You will also need to build NGinx from source, with Lua support. In order to do that you need to get some components in advance:

LuaJIT
wget --quiet http://luajit.org/download/LuaJIT-2.1.0-beta2.tar.gz  
tar xzf Lua*  
cd Lua*  
make  
make install  

Then set some environment variables to tell nginx where to find the libraries.

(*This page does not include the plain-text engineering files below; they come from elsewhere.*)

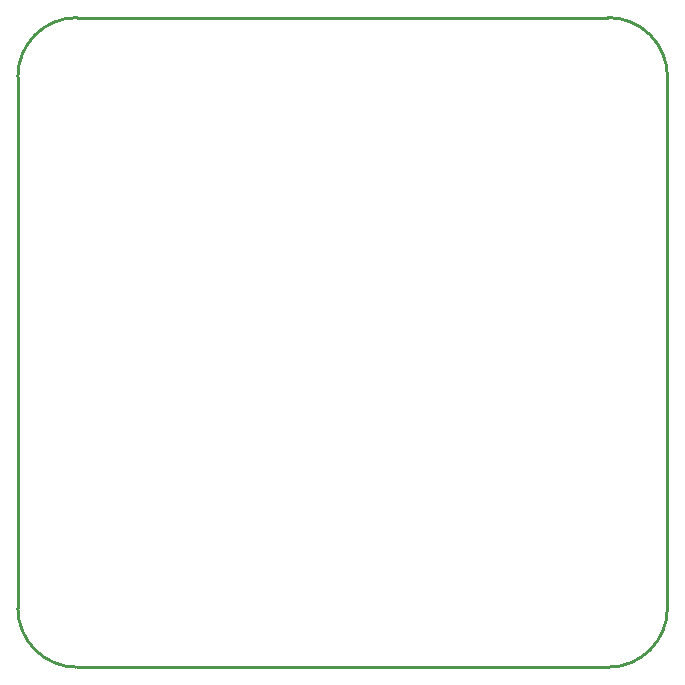
<source format=gko>
G04 Layer: BoardOutlineLayer*
G04 EasyEDA v6.5.37, 2023-10-24 23:36:19*
G04 78d52bff66364ecaa542ea5132882577,2d72dfcb43d4463a83f972036e7af0db,10*
G04 Gerber Generator version 0.2*
G04 Scale: 100 percent, Rotated: No, Reflected: No *
G04 Dimensions in millimeters *
G04 leading zeros omitted , absolute positions ,4 integer and 5 decimal *
%FSLAX45Y45*%
%MOMM*%

%ADD10C,0.2540*%
D10*
X512701Y5493189D02*
G01*
X5012695Y5493189D01*
X12702Y493201D02*
G01*
X12702Y4993195D01*
X5012695Y-6797D02*
G01*
X512701Y-6797D01*
X5512694Y4993195D02*
G01*
X5512694Y493201D01*
G75*
G01*
X5012693Y5493192D02*
G02*
X5512692Y4993193I0J-499999D01*
G75*
G01*
X5512692Y493202D02*
G02*
X5012693Y-6797I-499999J0D01*
G75*
G01*
X512702Y-6797D02*
G02*
X12703Y493202I0J499999D01*
G75*
G01*
X12703Y4993193D02*
G02*
X512702Y5493192I499999J0D01*

%LPD*%
M02*

</source>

export LUAJIT_LIB=/usr/local/lib  
export LUAJIT_INC=/usr/local/include/luajit-2.1  
NGX Dev Kit
wget --quiet https://github.com/simpl/ngx_devel_kit/archive/v0.3.0.tar.gz  
tar xzf v0.3.0*  
mv ngx_devel_kit* /usr/local/src/ngx-devel-kit  
NGX_Lua Module
wget --quiet https://github.com/openresty/lua-nginx-module/archive/v0.10.7.tar.gz  
tar xzf v0.10.7*  
mv lua-nginx-module* /usr/local/src/lua-nginx-module  
Nginx

At this point, you've got all the pre-reqs, you just need to build Nginx from source. This is highly implementation dependent, so I'll just show you the mandatory lines in order to compile the Lua modules too:

# Download the latest source and build it
export nginxVersion="1.11.10"

cd /usr/local/src  
wget --quiet http://nginx.org/download/nginx-$nginxVersion.tar.gz  
tar -xzf nginx-$nginxVersion.tar.gz  
cd nginx*

./configure \
--with-ld-opt="-Wl,-rpath,$LUAJIT_LIB" \
--add-module=/usr/local/src/lua-nginx-module \
--add-module=/usr/local/src/ngx-devel-kit

.... and the rest of your build options

make  
make install  

Site Configuration

This is the easy bit, I stuck the following in /etc/nginx/conf.d/internal.conf

server {  
  listen 1337;

  location /reload {
    content_by_lua 'os.execute("/usr/sbin/nginx -s reload")';
  }
}

And voilla, you're able to reload nginx from a url with no downtime:

[nginx@nginx-3759635402-zcwgx /]$ curl -v http://127.0.0.1:1337/reload
* About to connect() to 127.0.0.1 port 1337 (#0)
*   Trying 127.0.0.1...
* Connected to 127.0.0.1 (127.0.0.1) port 1337 (#0)
> GET /reload HTTP/1.1
> User-Agent: curl/7.29.0
> Host: 127.0.0.1:1337
> Accept: */*
> 
< HTTP/1.1 200 OK  
< Server: nginx/1.11.10  
< Date: Thu, 09 Mar 2017 11:12:41 GMT  
< Content-Type: application/octet-stream  
< Transfer-Encoding: chunked  
< Connection: keep-alive  
<  
* Connection #0 to host 127.0.0.1 left intact

In the logs:

127.0.0.1 - - [09/Mar/2017:11:12:41 +0000] "GET /reload HTTP/1.1" 200 5 "-" "curl/7.29.0"  
2017/03/09 11:12:41 [info] 131#0: *85365 client 127.0.0.1 closed keepalive connection  
2017/03/09 11:12:41 [notice] 79#0: using the "epoll" event method  
2017/03/09 11:12:41 [notice] 79#0: start worker processes  
2017/03/09 11:12:41 [notice] 79#0: start worker process 169  
2017/03/09 11:12:41 [notice] 79#0: start worker process 170  
2017/03/09 11:12:42 [notice] 130#0: gracefully shutting down  
2017/03/09 11:12:42 [notice] 130#0: exiting  
2017/03/09 11:12:42 [notice] 130#0: exit  
2017/03/09 11:12:42 [notice] 131#0: gracefully shutting down  
2017/03/09 11:12:42 [notice] 131#0: exiting  
2017/03/09 11:12:42 [notice] 131#0: exit  
2017/03/09 11:12:42 [notice] 79#0: signal 17 (SIGCHLD) received  
2017/03/09 11:12:42 [notice] 79#0: worker process 130 exited with code 0  
2017/03/09 11:12:42 [notice] 79#0: worker process 131 exited with code 0  
2017/03/09 11:12:42 [notice] 79#0: signal 29 (SIGIO) received  

Disclaimer: With great power comes great responsibility. You're exposing a system command via a http request, think about that for a minute. In my world; that port is not internet facing and sits behind two internal load balancers. I also go a step further and lock down the IP addresses that can hit that URL to the subnet of the kubernetes nginx pods.